(Saved entries)

---

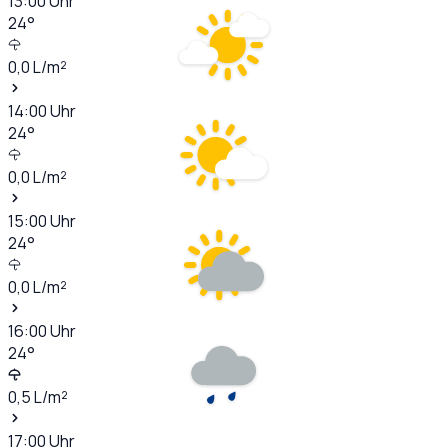
13:00
Uhr
24
°
0,0
L/m²
14:00
Uhr
24
°
0,0
L/m²
15:00
Uhr
24
°
0,0
L/m²
16:00
Uhr
24
°
0,5
L/m²
17:00
Uhr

---

JOB: The answer must be an exact reproduction of the records, with every picture left out.

PROBLEM SOLUTION:
13:00
Uhr
24
°
0,0
L/m²
14:00
Uhr
24
°
0,0
L/m²
15:00
Uhr
24
°
0,0
L/m²
16:00
Uhr
24
°
0,5
L/m²
17:00
Uhr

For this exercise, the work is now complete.